冬季スポーツの華ともいえるモーグルは、激しくコブを攻めるスピード感と、空中で繰り出される華やかなジャンプが魅力の競技です。しかし、滑り終わった後のスコアを見て「なぜ今の選手がこの点数なの?」と疑問に感じたことはないでしょうか。
モーグルの勝敗を左右するのは、あらかじめ決められた「採点比率」に基づいた厳密な評価です。ターン、エア、スピードという3つの要素が、それぞれ異なる重みを持って計算されます。この仕組みを知ることで、選手の滑りのどこに注目すべきかが明確になります。
この記事では、モーグルの基本となる採点比率の解説から、審判がどこを見ているのかという詳細なポイントまで、初心者の方にも分かりやすくお伝えします。ルールへの理解を深めて、テレビや現地での観戦をさらに熱いものにしていきましょう。
モーグルのターン・エアの採点比率と基本の配点

モーグルの得点は、合計100点満点で算出されます。この100点の内訳は、競技の特性に合わせて3つのカテゴリーに分かれています。まずは、それぞれの要素が全体の中でどれだけの重みを持っているのか、基本的な採点比率を確認していきましょう。
モーグルの得点配分(100点満点の場合)
・ターンの質:60%(最大60点)
・エアの技:20%(最大20点)
・スピード:20%(最大20点)
得点の60%を占めるターンの重要性
モーグルにおいて最も重要視されるのが「ターン」です。全体の60%という圧倒的な採点比率を占めており、たとえジャンプが素晴らしくても、ターンが乱れてしまえば上位に食い込むことは難しくなります。審判は選手がいかに正確にコブを捉えているかを厳しくチェックします。

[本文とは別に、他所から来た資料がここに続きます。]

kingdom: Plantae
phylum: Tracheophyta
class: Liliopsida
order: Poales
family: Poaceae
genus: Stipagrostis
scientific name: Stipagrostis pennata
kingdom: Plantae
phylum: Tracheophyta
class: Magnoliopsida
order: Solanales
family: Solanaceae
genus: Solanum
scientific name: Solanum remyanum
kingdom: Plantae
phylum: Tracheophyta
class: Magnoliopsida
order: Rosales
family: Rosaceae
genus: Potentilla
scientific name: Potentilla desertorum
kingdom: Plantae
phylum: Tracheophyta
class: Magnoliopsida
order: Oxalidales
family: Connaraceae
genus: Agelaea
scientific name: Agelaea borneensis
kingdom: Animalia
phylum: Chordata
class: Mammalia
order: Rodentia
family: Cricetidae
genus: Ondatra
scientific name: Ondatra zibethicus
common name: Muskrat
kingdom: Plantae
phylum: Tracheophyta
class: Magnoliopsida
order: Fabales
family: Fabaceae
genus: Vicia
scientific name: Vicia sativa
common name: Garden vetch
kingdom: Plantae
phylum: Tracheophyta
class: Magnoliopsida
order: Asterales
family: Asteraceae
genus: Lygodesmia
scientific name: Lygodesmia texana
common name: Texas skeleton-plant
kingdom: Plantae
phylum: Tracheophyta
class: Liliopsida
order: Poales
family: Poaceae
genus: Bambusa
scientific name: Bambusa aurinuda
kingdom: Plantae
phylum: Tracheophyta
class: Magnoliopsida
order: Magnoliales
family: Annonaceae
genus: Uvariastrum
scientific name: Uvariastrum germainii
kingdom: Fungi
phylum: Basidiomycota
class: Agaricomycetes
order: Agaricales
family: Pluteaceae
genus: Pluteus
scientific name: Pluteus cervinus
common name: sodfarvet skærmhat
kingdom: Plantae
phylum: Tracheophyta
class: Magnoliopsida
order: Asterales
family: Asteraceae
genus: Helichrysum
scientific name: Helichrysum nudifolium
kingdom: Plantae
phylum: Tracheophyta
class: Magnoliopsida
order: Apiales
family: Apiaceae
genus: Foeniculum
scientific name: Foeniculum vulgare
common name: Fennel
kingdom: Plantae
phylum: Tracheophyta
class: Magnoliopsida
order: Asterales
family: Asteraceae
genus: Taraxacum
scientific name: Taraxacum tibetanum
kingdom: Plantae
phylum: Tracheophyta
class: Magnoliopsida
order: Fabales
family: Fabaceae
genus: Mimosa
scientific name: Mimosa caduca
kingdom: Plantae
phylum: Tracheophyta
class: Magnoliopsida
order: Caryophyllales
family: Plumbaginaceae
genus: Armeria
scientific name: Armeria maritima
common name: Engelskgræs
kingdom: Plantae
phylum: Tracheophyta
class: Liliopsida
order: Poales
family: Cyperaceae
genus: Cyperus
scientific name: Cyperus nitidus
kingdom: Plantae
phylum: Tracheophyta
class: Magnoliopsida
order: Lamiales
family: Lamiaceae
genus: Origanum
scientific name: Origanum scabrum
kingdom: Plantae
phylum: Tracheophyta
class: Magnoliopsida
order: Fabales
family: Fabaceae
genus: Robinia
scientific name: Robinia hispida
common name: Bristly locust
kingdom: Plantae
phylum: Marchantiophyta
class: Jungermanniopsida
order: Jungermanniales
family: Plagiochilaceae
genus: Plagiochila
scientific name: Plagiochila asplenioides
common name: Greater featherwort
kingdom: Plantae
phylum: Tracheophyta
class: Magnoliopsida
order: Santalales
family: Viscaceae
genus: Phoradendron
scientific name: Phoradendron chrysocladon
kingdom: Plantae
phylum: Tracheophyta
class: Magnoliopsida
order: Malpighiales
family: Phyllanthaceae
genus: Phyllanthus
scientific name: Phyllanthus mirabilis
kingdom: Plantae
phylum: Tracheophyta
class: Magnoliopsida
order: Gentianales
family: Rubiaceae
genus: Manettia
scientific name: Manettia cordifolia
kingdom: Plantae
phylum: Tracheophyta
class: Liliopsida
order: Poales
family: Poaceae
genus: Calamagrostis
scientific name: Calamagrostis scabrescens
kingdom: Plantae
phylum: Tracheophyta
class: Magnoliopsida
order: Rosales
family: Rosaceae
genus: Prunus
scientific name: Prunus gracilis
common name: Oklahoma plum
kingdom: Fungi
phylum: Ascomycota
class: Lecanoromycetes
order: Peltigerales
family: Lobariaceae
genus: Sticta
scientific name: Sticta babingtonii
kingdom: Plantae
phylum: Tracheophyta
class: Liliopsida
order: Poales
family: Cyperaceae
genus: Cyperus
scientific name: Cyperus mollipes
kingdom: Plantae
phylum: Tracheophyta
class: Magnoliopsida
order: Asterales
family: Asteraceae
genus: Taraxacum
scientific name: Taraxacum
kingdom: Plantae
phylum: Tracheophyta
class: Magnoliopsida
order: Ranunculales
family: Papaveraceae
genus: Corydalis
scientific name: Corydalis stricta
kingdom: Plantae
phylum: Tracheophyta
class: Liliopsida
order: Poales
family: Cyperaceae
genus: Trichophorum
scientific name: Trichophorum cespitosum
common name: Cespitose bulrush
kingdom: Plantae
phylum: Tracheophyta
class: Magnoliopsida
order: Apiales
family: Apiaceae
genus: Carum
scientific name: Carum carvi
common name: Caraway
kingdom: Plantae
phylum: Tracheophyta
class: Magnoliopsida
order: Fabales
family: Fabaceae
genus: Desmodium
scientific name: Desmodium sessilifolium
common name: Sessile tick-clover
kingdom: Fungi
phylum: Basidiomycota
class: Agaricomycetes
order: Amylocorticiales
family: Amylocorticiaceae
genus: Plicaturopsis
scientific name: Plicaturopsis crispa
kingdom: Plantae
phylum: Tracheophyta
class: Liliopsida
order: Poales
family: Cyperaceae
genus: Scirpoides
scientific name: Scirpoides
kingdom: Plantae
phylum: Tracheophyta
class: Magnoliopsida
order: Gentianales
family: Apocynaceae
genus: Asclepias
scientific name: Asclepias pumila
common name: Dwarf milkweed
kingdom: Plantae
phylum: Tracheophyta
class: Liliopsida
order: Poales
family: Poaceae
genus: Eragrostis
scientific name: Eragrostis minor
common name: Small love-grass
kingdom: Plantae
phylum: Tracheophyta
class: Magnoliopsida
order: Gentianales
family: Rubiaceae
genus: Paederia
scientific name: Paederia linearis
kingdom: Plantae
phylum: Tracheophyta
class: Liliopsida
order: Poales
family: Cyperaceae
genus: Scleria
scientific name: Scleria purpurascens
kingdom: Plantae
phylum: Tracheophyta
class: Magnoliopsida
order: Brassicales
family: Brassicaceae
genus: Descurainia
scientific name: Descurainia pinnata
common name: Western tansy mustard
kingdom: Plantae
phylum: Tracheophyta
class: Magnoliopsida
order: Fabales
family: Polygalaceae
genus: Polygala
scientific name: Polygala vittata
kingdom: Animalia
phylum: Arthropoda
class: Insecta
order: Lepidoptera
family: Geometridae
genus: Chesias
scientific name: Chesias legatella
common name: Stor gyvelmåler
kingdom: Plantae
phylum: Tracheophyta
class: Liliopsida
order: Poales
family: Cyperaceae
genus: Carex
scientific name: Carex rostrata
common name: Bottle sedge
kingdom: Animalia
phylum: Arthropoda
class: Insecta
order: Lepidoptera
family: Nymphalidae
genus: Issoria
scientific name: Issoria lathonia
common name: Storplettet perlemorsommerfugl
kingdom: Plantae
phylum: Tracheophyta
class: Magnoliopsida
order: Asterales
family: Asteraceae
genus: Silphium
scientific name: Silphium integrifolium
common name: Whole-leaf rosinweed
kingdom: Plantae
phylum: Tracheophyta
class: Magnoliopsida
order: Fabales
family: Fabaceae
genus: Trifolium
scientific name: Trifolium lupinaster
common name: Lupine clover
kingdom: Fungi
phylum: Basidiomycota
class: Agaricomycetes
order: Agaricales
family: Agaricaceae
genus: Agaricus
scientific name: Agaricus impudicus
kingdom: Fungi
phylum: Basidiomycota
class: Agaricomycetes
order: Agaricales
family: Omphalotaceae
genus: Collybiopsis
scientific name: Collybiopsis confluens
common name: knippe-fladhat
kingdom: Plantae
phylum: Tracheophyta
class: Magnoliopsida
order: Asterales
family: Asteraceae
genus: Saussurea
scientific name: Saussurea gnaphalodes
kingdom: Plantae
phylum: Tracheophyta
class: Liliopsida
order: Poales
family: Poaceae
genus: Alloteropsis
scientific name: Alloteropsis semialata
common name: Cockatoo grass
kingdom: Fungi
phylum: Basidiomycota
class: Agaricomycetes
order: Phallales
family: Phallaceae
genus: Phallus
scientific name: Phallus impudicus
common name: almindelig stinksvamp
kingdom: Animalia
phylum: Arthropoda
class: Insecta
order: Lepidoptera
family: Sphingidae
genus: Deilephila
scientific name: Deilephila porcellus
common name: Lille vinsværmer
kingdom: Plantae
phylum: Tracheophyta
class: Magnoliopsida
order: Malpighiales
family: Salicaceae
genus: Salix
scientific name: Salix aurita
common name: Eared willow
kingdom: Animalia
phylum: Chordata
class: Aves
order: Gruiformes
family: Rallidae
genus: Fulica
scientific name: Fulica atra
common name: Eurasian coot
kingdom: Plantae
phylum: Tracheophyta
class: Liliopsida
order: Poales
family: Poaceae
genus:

具体的には、複数の審判がそれぞれターンの質を評価し、その点数を合計して算出します。減点法に近い考え方が採用されており、コブに弾かれたり、スキー板の形が乱れたりするたびにスコアが削られていきます。いかにミスなく最後まで滑り切るかが、高得点の最大のポイントとなります。
選手が膝を柔らかく使ってコブの衝撃を吸収する「吸収動作」や、上半身が全く揺れない安定感は、このターン点に直結します。観戦する際は、スキー板の動きだけでなく、頭の位置が上下左右にブレていないか注目してみると、採点の良し悪しが見えてくるようになります。
難易度と完成度が問われるエアの20%
コースの途中に2箇所設置されたジャンプ台で行われるのが「エア」です。このエアの採点比率は全体の20%となっており、1回のジャンプにつき10%ずつの配点となります。短い時間の中で繰り出される空中技は、モーグルの最も華やかな見せ場と言えるでしょう。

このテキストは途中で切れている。